Изменить размер шрифта - +

Джону было неловко видеть Боба таким. Он надеялся, что это пройдёт, и Боб станет прежним.

Иногда Джон гадал, что же могло случиться, из-за чего Боб так себя вёл: всегда задавал одинаковые вопросы, снова и снова: «Где ты достал эти боулинговые трофеи?» и т.д., неуклюже передвигался и был рассеянным, а иногда проливал кофе, и Джон его оттирал, а до Боба едва доходило, что это сделал он.

Когда-то для Джона Боб являлся героем, потому что был так хорош в делах и словах. Те дни прошли, и Джон жаждал их возвращения.

Боулинговые трофеи продолжали бледно сиять в комнате, а Уиллард был тенью среди них, как безмолвная молитва.

Джон и Пэт вернутся позже, беседуя о Грете Гарбо, и включат свет в гостиной, и там будет верный Уиллард и его боулинговые трофеи.

 

«Сельдерей»

 

Боб снял ремень и начал медленно хлестать им Констанс: оставляя бледные красные отметины на её ягодицах и ногах. Она невнятно стонала из-за кляпа, который крепко сидел во рту и выплюнуть его она не могла.

Иногда её ещё заводило, когда он её хлестал. По-настоящему это заводило её, когда они только начинали играть в «Историю О», до того, как у него на пенисе появились и остались бородавки.

Он никогда не повреждал плоть, когда хлестал её, не оставлял на теле кровоподтёков. Он очень заботился об этом. Он не был заинтересован в том, чтобы она страдала.

Порка заводила его совсем не так сильно, как связывание и затыкание рта, но он продолжал это делать как часть ритуала, который вёл к их очень патетичному сексуальному акту, потому что ему нравилось слышать её стон из-за кляпа.

Что ей здесь по-настоящему не нравилось, так это кляп, который сильнее всего заводил его, и с которым он хуже всего справлялся, потому что сильно возбуждался и нервничал, когда вставлял его. Она не могла взять в толк, почему он так сосредотачивается на затыкании, а он не мог ей объяснить, потому что не знал и сам.

Иногда он пытался разобраться, почему ему нравится затыкать её, но он не мог найти рациональной причины.
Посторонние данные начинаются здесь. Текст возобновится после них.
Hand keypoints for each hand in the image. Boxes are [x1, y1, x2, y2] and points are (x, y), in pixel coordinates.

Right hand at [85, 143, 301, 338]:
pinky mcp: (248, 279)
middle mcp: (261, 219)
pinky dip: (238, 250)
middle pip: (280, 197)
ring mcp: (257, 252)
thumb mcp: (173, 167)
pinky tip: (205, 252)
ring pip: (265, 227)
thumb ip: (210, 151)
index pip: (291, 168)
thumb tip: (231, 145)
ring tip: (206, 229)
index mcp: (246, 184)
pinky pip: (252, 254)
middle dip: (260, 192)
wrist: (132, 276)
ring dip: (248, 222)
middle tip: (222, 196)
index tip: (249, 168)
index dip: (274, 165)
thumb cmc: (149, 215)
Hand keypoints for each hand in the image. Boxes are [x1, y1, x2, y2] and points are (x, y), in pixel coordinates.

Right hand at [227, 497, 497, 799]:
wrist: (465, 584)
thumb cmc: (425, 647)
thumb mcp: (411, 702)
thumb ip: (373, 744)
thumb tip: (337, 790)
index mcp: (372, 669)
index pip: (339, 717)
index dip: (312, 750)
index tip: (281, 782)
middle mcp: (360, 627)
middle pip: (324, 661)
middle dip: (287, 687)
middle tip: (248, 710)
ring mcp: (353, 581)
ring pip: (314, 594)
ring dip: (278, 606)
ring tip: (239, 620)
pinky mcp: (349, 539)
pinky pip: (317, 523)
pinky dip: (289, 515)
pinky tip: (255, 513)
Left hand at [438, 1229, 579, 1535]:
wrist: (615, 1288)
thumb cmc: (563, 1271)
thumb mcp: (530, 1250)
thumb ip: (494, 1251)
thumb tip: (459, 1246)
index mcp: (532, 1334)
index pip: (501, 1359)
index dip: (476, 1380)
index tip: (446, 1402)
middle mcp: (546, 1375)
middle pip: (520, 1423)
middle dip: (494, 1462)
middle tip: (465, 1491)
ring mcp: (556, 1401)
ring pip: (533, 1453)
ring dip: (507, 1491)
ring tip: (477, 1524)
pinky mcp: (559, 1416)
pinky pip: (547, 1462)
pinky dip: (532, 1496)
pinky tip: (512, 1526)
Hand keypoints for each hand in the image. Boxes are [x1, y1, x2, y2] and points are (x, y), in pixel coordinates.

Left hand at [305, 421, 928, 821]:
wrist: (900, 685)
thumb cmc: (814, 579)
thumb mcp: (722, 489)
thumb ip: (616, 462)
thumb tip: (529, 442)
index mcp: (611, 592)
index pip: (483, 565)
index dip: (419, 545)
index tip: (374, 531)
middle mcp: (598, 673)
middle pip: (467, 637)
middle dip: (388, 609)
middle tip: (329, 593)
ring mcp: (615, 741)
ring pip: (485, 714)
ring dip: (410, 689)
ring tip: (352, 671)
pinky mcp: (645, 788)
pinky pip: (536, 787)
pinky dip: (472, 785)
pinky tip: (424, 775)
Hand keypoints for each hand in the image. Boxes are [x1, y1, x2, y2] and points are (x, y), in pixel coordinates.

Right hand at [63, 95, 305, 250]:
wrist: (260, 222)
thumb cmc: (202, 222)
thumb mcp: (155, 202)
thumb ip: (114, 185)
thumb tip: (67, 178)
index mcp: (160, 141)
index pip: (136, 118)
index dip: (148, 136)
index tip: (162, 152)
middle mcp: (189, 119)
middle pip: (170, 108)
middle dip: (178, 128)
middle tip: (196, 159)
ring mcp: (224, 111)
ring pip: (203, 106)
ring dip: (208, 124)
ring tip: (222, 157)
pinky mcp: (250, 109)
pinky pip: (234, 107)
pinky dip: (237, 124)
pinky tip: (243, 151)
Просто ему нравилось, и он это делал.

Много раз, после того, как он заканчивал её связывать, а делал он это всегда в первую очередь, она говорила: «Пожалуйста, не затыкай меня. Ладно, связывай, хлещи, но только не затыкай. Пожалуйста. Мне это не нравится», – но он всё равно это делал, и чаще всего портачил, а иногда причинял боль, и очень нечасто ей нравилось быть с кляпом, и эти единичные, очень редкие случаи происходили только тогда, когда она вспоминала, как это нравилось ей поначалу.

Потом он положил ремень рядом с ней на кровать. Эта часть кончилась. Её глаза над кляпом так красиво, подумал он, так чутко и умно глядели на него.

Он развязал её ноги.

«„Давайте же венки из сельдерея наденем на чело и празднество начнём в честь Диониса“», – сказал ей Боб, цитируя греческую антологию по памяти.

«Мило, а?» – сказал он.

Она закрыла глаза.

 

Резинка

 

Боб всё ещё был одет, но уже ощущал в штанах эрекцию. Там всё набухло и тяжело прижималось к ноге. Близилось время, которого он по-настоящему боялся.

Единственным способом ввести в её вагину пенис, так чтобы она снова не заполучила бородавок, было использовать резинку, которую ненавидел он и ненавидела она.

Он подошёл к туалетному столику и под носками отыскал пачку резинок. Извлёк из пачки резинку. Прикасаясь к ней, он чувствовал себя грязным.

Констанс наблюдала за ним с кровати.

Она знала, как сильно он ненавидит пользоваться ими.

Боб вернулся к кровати. Разделся. У него было рослое, здоровое тело. Глядя на его тело, невозможно было догадаться, что в его пенисе – бородавки.

Он взял упакованную в фольгу резинку, разорвал фольгу, вынул эту ужасную штуку, и ему поплохело от её запаха.